* [PASSAGE TO READ]
14. The Constitution of Iraq, adopted in 2005, provides basic protections for criminal defendants. It affirms the principle of equality before the law and guarantees criminal defendants a broad array of rights, including: the right to be deprived of liberty only by decision of a competent judicial authority; the right to freedom from unlawful detention; the right to have preliminary investigative documents submitted to a competent judge within 24 hours from the time of arrest (which may be extended only once, for an additional 24 hours); the right to have a private residence searched only following the decision by a competent judicial authority; the right to be presumed innocent until proven guilty pursuant to law; the right to a fair trial; the right to legal defence during all phases of investigation and trial, and for a court-appointed counsel to be provided for those without access to defence counsel; the right to remain silent; and the right to freedom from all forms of torture and inhumane treatment (arts. 17, 19 and 37 of the Constitution of Iraq).

* [ASSIGNMENT A]
According to the passage on Iraq's constitution, within how many hours of arrest must preliminary investigative documents be submitted to a competent judge?

* [EXTRACTED MATERIAL]
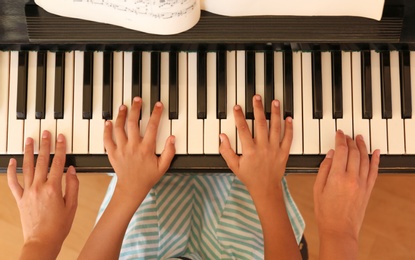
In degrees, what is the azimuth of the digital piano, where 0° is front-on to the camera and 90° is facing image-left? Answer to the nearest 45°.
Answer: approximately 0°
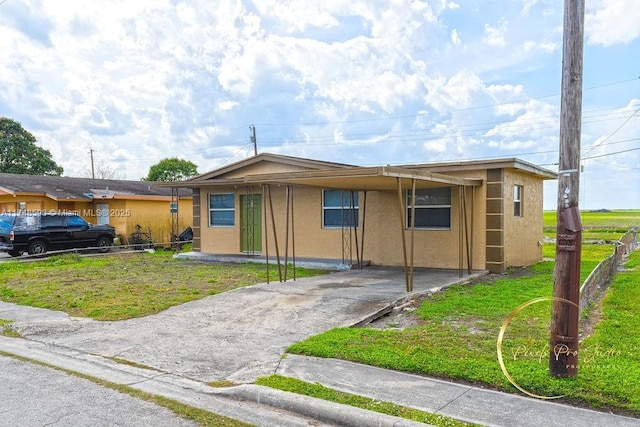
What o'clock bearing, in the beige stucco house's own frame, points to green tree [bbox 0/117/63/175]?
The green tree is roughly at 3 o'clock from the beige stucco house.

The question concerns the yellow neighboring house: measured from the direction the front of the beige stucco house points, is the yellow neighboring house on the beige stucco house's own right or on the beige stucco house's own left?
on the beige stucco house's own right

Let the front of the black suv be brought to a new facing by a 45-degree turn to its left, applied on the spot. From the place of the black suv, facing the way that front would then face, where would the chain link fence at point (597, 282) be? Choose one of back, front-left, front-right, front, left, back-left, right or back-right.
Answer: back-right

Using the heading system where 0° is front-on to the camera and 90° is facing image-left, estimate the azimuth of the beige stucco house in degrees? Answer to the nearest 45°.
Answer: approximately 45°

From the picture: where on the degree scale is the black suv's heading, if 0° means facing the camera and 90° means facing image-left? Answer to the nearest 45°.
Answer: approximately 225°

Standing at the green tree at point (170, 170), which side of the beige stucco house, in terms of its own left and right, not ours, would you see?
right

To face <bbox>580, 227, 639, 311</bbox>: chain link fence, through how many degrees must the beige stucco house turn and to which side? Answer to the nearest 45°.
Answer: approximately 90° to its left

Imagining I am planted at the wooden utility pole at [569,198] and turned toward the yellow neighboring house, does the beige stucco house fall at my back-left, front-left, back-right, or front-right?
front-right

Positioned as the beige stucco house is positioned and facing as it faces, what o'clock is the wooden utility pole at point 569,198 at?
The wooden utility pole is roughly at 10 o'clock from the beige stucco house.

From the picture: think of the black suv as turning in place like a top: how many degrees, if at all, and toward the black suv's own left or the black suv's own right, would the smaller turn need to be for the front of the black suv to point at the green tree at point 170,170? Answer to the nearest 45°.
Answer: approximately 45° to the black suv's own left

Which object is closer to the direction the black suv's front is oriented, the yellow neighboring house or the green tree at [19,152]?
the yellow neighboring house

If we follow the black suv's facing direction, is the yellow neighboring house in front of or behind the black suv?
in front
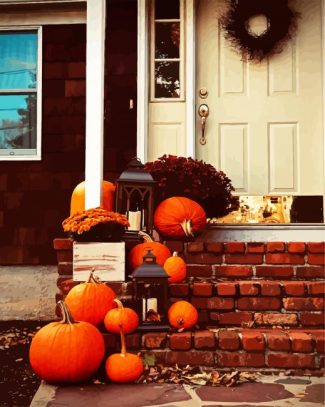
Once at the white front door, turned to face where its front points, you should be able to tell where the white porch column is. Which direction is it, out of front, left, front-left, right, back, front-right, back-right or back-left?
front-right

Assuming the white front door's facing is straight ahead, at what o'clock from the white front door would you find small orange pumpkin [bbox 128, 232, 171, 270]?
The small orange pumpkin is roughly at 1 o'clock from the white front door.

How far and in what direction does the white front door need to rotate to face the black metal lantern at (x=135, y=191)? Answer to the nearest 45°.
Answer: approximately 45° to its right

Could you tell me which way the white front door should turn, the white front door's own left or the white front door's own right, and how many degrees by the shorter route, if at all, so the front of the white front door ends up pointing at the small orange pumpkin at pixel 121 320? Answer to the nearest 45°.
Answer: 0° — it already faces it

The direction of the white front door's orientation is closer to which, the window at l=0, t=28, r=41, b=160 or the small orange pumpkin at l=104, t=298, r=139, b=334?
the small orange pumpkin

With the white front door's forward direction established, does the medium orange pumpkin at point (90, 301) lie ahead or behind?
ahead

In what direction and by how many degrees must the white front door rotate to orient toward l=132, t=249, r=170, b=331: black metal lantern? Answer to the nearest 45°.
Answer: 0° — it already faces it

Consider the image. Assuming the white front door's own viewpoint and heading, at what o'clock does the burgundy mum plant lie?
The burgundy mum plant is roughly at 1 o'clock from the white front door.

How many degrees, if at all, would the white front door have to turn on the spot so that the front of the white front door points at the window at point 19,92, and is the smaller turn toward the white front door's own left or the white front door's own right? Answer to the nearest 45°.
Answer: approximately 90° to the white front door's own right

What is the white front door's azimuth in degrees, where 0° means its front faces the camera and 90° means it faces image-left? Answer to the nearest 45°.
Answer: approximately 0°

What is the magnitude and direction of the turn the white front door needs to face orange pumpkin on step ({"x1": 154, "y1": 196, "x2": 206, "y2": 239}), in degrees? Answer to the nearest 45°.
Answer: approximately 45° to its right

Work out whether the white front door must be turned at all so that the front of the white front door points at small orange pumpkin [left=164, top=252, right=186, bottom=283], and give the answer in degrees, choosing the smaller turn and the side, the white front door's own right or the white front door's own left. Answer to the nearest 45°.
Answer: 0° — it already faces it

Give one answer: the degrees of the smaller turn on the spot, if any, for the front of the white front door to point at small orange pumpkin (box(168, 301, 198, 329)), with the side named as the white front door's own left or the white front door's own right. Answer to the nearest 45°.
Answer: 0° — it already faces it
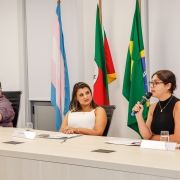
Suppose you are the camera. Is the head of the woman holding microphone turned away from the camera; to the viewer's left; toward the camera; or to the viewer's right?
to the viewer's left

...

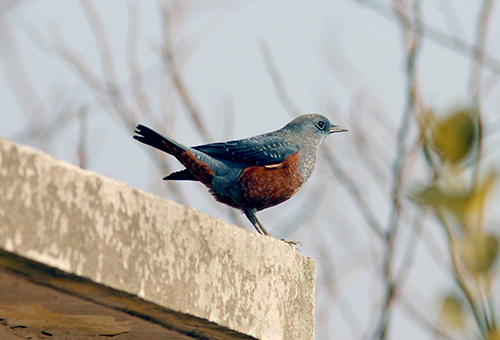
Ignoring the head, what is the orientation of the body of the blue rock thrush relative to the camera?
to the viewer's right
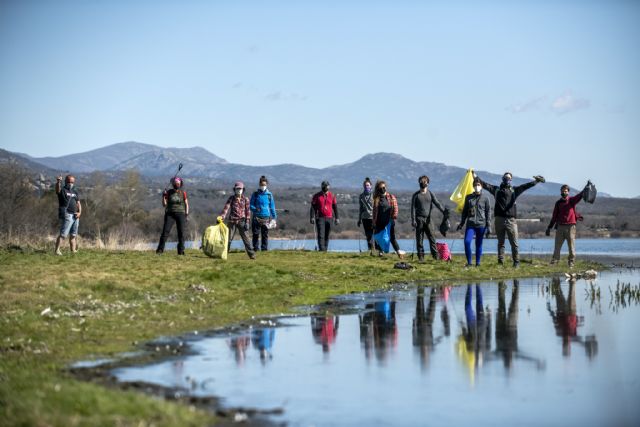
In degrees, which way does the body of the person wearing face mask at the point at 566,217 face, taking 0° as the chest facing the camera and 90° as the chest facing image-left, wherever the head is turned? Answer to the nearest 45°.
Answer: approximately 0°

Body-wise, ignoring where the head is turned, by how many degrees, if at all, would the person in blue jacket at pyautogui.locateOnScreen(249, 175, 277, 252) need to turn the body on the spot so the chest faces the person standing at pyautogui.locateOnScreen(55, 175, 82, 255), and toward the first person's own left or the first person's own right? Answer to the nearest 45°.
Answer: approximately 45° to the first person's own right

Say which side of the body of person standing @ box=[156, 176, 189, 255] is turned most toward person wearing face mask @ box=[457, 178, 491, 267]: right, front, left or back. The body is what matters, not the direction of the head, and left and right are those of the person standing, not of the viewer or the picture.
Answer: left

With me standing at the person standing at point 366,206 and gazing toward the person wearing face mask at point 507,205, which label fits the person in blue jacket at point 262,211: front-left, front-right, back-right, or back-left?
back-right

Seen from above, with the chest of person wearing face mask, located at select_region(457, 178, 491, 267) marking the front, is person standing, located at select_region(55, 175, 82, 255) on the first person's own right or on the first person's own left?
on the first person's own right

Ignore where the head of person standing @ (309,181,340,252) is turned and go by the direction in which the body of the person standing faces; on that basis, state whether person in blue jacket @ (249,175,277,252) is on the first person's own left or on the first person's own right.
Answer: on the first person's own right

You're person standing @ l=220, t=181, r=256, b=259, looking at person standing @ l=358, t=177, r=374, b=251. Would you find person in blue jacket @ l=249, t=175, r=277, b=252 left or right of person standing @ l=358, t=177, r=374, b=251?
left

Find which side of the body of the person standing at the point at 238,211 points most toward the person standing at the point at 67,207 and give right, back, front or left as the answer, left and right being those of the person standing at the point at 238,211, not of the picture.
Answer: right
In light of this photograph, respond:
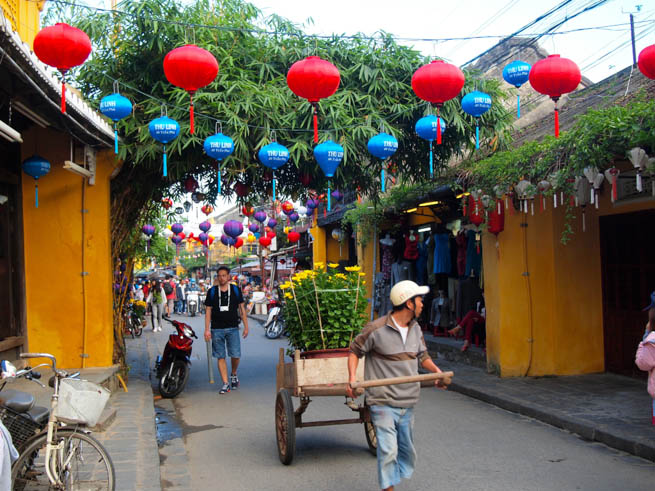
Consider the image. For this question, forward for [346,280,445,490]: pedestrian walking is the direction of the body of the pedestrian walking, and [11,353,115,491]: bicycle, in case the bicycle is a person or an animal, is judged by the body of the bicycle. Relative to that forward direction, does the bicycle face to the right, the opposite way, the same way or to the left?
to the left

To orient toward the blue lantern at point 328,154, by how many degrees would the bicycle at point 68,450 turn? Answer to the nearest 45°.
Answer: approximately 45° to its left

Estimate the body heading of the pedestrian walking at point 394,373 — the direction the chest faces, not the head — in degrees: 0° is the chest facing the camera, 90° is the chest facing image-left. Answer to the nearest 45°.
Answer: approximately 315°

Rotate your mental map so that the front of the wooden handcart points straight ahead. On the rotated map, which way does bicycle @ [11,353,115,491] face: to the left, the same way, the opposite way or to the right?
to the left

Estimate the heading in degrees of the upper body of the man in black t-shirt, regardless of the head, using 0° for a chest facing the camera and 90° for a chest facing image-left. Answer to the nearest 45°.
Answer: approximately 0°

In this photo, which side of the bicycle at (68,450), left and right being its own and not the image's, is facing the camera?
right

* * *

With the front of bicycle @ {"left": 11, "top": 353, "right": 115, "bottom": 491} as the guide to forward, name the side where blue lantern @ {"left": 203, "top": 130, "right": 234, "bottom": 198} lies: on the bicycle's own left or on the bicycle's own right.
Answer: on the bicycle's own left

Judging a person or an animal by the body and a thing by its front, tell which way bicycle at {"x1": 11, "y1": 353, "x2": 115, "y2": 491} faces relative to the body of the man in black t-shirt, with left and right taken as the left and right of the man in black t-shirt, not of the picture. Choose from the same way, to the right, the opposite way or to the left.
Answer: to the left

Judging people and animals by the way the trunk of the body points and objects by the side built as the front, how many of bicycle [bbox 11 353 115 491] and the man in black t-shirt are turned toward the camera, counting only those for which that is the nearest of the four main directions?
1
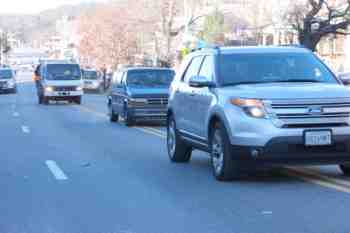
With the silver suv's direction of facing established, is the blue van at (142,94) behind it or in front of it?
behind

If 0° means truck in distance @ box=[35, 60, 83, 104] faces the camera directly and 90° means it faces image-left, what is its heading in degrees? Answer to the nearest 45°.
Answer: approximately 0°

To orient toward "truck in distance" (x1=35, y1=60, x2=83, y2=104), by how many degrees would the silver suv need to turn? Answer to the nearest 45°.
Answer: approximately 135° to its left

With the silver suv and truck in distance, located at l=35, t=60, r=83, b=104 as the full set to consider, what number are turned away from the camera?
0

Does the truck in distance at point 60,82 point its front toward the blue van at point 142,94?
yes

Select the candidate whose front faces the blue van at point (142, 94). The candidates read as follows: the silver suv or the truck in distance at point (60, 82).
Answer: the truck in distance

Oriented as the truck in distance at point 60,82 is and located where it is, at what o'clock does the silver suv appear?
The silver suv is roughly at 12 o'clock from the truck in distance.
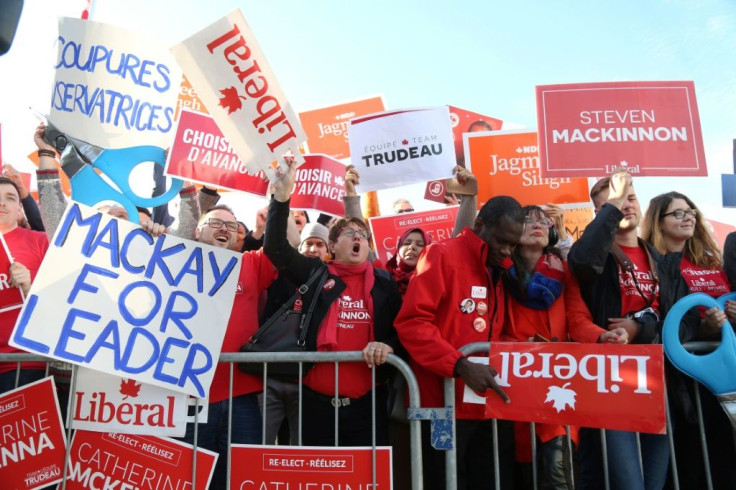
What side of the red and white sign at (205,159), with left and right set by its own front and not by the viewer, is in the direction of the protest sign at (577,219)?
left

* [ASSIGNMENT B]
Rewrite the rows starting at the line containing "With the front" and ending at the line containing "Answer: to the left", putting "paper lantern" wherever "blue lantern" appears and keeping everything else the same.

* [FINAL ANSWER A]
Within 24 hours, which may be extended only once for an additional 24 hours.

* [FINAL ANSWER B]
With the front of bicycle @ {"left": 11, "top": 353, "right": 115, "bottom": 491} as the guide to forward, name the side where paper lantern @ {"left": 203, "top": 130, "right": 234, "bottom": 198} lies: on the bicycle's own left or on the bicycle's own right.
Answer: on the bicycle's own left

Judging a person or an animal by the body and a thing by its front, tell which way bicycle at {"x1": 11, "y1": 353, "x2": 115, "y2": 491} faces relative to the body of the man in black t-shirt, with left and right taken as the left and right of the man in black t-shirt, not of the picture. Choose from the same way, to the right, the opposite way or to the left.
Answer: to the left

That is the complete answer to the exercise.